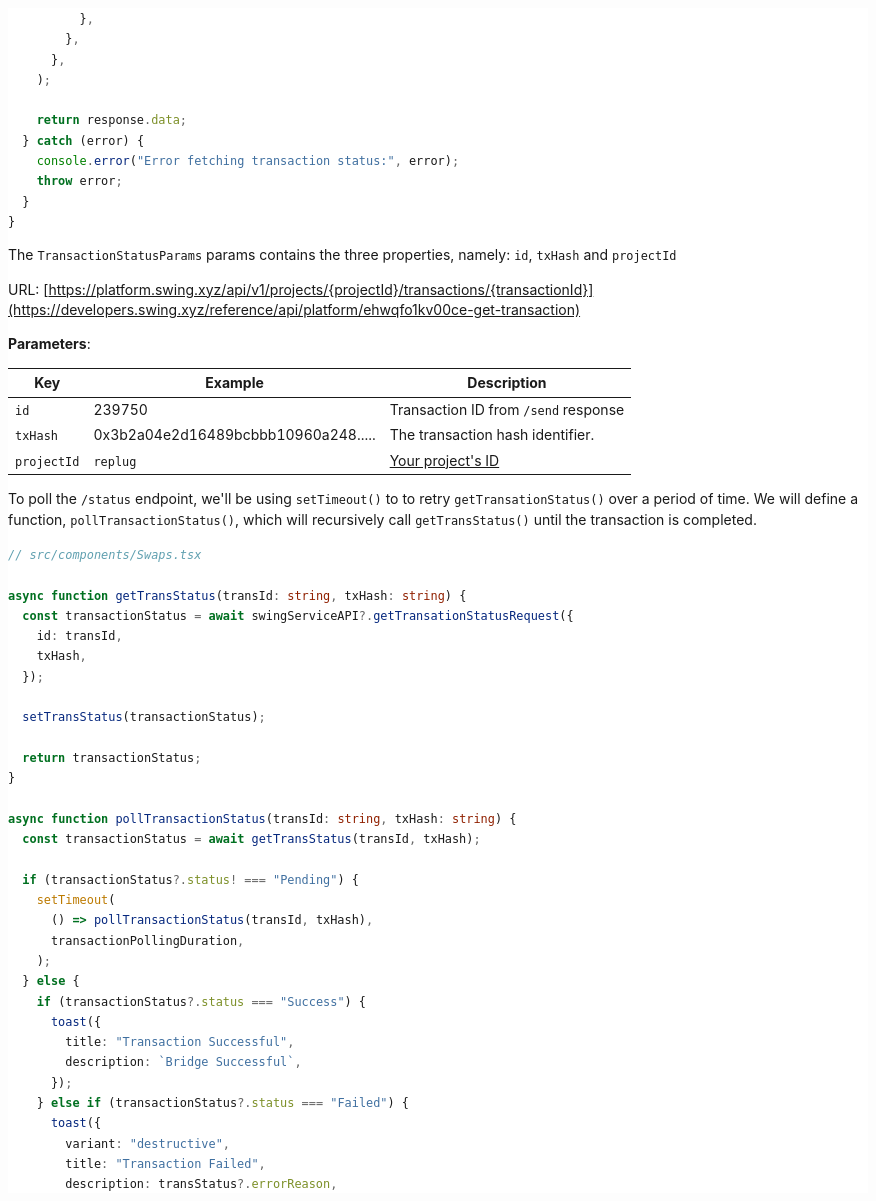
 ```typescript
          },
        },
      },
    );

    return response.data;
  } catch (error) {
    console.error("Error fetching transaction status:", error);
    throw error;
  }
}
```

The `TransactionStatusParams` params contains the three properties, namely: `id`, `txHash` and `projectId`

URL: [https://platform.swing.xyz/api/v1/projects/{projectId}/transactions/{transactionId}](https://developers.swing.xyz/reference/api/platform/ehwqfo1kv00ce-get-transaction)

**Parameters**:

| Key         | Example                             | Description                                      |
| ----------- | ----------------------------------- | ------------------------------------------------ |
| `id`        | 239750                              | Transaction ID from `/send` response             |
| `txHash`    | 0x3b2a04e2d16489bcbbb10960a248..... | The transaction hash identifier.                 |
| `projectId` | `replug`                            | [Your project's ID](https://platform.swing.xyz/) |

To poll the `/status` endpoint, we'll be using `setTimeout()` to to retry `getTransationStatus()` over a period of time. We will define a function, `pollTransactionStatus()`, which will recursively call `getTransStatus()` until the transaction is completed.

```typescript
// src/components/Swaps.tsx

async function getTransStatus(transId: string, txHash: string) {
  const transactionStatus = await swingServiceAPI?.getTransationStatusRequest({
    id: transId,
    txHash,
  });

  setTransStatus(transactionStatus);

  return transactionStatus;
}

async function pollTransactionStatus(transId: string, txHash: string) {
  const transactionStatus = await getTransStatus(transId, txHash);

  if (transactionStatus?.status! === "Pending") {
    setTimeout(
      () => pollTransactionStatus(transId, txHash),
      transactionPollingDuration,
    );
  } else {
    if (transactionStatus?.status === "Success") {
      toast({
        title: "Transaction Successful",
        description: `Bridge Successful`,
      });
    } else if (transactionStatus?.status === "Failed") {
      toast({
        variant: "destructive",
        title: "Transaction Failed",
        description: transStatus?.errorReason,
```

## Work to be completed
Search the data for "else". Copy every line that has it.

## Output
  } else {
    } else if (transactionStatus?.status === "Failed") {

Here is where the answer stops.